TUGAS YANG DIBERIKAN 1 →
Jawablah pertanyaan berikut berdasarkan teks tentang kebijakan penangkapan ikan terukur.
(a) Siapa yang menegaskan dukungan penuh untuk semua nelayan kecil di WPPNRI?
(b) PIT disebut berbasis apa?
(c) Berapa kampung nelayan maju terintegrasi yang akan dibangun?
TUGAS YANG DIBERIKAN 2 →
Tulis ulang secara lebih ringkas paragraf yang diawali "Tanda-tanda kebijakan penangkapan ikan terukur" dalam teks tentang kebijakan penangkapan ikan terukur, tanpa menghilangkan fakta utamanya.
TUGAS YANG DIBERIKAN 3 →
Salin ulang bagian dari teks tentang kebijakan penangkapan ikan terukur, mulai dari "Mongabay.co.id" dan berakhir pada "Indonesia saat ini.".

KUTIPAN DOKUMEN →
=-=-=
Mongabay.co.id

Nelayan Kecil di Pusaran Kebijakan Penangkapan Ikan Terukur

 

Tanda-tanda kebijakan penangkapan ikan terukur (PIT) akan segera diterapkan semakin jelas tersingkap. Walau belum tahu secara pasti kapan kebijakan tersebut akan dimulai, namun sejumlah perangkat pendukung terus disiapkan oleh Pemerintah Indonesia saat ini.

Salah satu yang fokus disiapkan, adalah dukungan penuh untuk semua nelayan kecil yang berada di Wilayah Pengelolaan Perikanan Negara Republik Indonesia (WPPNRI). Hal tersebut ditegaskan langsung oleh Menteri Kelautan dan Perikanan Sakti Wahyu Trenggono belum lama ini di Jakarta.

Menurut dia, PIT berbasis kuota akan memberikan banyak keistimewaan dan mendorong pemberdayaan semua nelayan kecil. Tegasnya, PIT akan memberikan keistimewaan kepada semua nelayan kecil di WPPNRI yang menjadi lokasi penerapan.

Bentuk perhatian penuh Pemerintah kepada para nelayan kecil saat PIT diterapkan, salah satunya melalui pembangunan 10 kampung nelayan maju terintegrasi yang lokasinya direncanakan ada di sekitar zona penangkapan.
=-=-=
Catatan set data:
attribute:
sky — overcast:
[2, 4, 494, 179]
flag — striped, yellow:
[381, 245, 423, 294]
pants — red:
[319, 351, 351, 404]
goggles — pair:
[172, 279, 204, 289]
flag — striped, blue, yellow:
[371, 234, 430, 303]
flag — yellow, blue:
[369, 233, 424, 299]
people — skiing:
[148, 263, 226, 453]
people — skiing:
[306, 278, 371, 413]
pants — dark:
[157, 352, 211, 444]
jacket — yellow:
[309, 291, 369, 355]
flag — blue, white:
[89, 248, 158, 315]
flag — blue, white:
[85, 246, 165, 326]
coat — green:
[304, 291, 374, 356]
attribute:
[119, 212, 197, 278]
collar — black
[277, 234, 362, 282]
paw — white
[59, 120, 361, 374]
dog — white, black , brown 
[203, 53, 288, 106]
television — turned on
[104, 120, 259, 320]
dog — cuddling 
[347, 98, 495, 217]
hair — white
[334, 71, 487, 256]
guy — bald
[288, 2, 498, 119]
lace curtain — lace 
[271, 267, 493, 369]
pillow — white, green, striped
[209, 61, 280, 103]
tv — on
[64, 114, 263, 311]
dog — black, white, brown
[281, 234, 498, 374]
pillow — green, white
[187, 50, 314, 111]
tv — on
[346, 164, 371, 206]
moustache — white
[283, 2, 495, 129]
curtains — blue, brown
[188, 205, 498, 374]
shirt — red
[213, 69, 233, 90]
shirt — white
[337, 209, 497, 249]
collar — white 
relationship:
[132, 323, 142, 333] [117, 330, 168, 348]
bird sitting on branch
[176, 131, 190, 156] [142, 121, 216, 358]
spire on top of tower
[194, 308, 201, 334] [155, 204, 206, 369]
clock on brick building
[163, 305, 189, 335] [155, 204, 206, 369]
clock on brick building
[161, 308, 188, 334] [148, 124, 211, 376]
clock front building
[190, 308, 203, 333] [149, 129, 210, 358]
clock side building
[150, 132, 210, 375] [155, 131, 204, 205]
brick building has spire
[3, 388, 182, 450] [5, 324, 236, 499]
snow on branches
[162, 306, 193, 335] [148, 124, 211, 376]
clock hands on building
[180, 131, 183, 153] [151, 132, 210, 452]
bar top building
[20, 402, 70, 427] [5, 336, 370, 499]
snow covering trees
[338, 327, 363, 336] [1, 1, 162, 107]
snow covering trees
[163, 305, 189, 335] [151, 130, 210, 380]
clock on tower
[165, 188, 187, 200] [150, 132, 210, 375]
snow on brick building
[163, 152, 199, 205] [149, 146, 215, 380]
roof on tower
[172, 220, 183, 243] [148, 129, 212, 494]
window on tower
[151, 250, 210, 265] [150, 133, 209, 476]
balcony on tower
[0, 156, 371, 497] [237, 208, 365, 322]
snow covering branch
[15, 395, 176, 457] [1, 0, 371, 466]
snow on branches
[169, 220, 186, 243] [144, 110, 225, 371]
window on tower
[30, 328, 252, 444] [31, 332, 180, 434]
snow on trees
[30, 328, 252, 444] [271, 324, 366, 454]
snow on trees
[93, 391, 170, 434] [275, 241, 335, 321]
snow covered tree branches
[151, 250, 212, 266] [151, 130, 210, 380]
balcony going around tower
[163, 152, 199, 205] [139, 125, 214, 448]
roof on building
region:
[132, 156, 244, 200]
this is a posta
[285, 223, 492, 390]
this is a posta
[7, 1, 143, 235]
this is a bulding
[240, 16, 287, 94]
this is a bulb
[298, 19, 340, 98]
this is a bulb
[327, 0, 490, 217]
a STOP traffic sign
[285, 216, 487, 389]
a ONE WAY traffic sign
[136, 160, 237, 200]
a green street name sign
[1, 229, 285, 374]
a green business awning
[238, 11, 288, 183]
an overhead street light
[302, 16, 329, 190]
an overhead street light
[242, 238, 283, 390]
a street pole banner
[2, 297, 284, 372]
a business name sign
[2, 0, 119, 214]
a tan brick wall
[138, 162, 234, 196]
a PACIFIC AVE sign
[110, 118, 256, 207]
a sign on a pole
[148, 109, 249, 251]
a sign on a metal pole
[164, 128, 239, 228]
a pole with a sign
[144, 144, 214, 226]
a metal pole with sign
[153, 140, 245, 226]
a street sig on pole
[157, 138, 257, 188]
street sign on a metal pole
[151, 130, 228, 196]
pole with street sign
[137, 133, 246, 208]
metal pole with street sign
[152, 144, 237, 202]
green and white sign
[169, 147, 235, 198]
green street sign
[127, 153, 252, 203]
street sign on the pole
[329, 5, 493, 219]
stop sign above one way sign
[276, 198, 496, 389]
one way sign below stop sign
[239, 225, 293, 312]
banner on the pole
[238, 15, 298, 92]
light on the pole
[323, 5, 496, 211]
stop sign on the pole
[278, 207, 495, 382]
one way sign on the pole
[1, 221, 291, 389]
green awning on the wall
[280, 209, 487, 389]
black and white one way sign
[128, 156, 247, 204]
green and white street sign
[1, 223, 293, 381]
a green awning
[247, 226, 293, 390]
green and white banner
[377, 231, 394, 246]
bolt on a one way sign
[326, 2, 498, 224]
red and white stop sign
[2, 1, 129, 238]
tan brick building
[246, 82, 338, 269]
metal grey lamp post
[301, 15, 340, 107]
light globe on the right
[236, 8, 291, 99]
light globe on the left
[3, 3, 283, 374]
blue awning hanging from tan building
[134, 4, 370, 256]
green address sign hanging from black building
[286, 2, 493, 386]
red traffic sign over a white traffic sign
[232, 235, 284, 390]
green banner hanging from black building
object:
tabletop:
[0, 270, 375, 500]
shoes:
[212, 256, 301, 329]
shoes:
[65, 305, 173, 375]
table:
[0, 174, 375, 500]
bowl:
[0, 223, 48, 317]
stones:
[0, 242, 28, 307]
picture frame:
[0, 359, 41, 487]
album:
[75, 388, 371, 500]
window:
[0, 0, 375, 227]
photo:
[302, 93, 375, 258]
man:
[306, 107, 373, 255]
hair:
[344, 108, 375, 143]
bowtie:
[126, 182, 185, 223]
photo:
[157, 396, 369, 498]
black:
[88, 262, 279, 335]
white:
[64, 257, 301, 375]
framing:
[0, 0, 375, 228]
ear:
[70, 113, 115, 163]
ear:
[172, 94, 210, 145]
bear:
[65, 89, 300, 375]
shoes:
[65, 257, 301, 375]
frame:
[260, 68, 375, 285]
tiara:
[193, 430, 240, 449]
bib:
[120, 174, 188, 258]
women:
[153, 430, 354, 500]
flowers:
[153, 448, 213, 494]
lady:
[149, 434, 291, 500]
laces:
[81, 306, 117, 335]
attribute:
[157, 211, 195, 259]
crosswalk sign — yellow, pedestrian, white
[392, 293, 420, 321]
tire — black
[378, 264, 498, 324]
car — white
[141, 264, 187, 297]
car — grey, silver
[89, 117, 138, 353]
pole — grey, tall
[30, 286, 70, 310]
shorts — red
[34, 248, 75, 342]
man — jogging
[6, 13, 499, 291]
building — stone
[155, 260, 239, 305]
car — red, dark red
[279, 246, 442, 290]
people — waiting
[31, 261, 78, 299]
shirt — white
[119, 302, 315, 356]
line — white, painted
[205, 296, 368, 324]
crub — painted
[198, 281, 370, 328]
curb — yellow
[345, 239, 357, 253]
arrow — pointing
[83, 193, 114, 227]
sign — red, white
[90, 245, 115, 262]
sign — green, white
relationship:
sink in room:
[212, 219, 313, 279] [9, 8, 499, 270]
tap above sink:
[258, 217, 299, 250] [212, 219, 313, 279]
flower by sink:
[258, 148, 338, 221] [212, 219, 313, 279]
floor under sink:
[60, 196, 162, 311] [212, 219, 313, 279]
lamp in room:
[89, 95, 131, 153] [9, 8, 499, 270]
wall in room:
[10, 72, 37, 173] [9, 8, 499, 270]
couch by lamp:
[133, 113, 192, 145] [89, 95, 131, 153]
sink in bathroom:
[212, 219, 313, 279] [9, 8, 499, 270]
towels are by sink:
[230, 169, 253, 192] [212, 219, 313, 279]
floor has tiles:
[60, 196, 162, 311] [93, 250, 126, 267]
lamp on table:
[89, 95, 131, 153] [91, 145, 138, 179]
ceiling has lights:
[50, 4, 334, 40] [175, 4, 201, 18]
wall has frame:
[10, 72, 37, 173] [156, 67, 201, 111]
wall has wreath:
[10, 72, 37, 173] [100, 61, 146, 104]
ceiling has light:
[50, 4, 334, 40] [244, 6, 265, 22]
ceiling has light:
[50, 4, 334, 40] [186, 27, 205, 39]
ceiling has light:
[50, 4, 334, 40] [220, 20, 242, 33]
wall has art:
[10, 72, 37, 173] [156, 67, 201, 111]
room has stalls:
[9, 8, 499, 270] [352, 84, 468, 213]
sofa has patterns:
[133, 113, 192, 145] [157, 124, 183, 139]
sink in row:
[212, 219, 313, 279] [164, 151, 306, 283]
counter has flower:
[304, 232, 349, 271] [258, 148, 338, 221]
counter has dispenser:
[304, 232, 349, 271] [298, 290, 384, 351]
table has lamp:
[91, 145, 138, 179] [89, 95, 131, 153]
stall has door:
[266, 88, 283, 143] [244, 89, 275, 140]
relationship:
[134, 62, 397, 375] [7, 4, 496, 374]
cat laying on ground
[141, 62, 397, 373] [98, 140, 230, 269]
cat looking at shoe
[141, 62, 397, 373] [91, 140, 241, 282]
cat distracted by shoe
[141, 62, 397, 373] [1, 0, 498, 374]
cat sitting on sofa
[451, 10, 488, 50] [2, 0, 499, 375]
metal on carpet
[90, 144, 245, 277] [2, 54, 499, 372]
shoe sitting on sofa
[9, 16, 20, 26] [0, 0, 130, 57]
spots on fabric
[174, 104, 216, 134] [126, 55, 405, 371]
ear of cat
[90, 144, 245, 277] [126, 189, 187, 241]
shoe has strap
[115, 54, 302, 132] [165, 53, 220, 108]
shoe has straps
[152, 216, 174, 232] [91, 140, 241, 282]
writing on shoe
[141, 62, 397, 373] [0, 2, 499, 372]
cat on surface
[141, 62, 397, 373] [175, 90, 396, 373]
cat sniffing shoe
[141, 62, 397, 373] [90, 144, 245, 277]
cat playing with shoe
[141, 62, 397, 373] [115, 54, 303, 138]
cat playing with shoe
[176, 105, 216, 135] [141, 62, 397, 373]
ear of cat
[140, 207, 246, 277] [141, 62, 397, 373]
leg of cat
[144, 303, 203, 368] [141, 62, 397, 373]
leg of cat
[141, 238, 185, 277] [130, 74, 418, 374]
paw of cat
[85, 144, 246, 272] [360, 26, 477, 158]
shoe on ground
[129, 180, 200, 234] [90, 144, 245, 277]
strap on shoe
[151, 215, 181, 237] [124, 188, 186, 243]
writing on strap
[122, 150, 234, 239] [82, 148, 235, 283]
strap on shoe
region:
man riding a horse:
=-=-=
HASIL LATIHAN 1 →
(a) Menteri Kelautan dan Perikanan Sakti Wahyu Trenggono.
(b) Kuota.
(c) 10 kampung nelayan maju terintegrasi.

HASIL LATIHAN 2 →
Penerapan kebijakan penangkapan ikan terukur (PIT) makin dekat. Meski waktu dimulainya belum pasti, Pemerintah Indonesia terus menyiapkan berbagai perangkat pendukungnya.

HASIL LATIHAN 3 →
Mongabay.co.id

Nelayan Kecil di Pusaran Kebijakan Penangkapan Ikan Terukur

 

Tanda-tanda kebijakan penangkapan ikan terukur (PIT) akan segera diterapkan semakin jelas tersingkap. Walau belum tahu secara pasti kapan kebijakan tersebut akan dimulai, namun sejumlah perangkat pendukung terus disiapkan oleh Pemerintah Indonesia saat ini.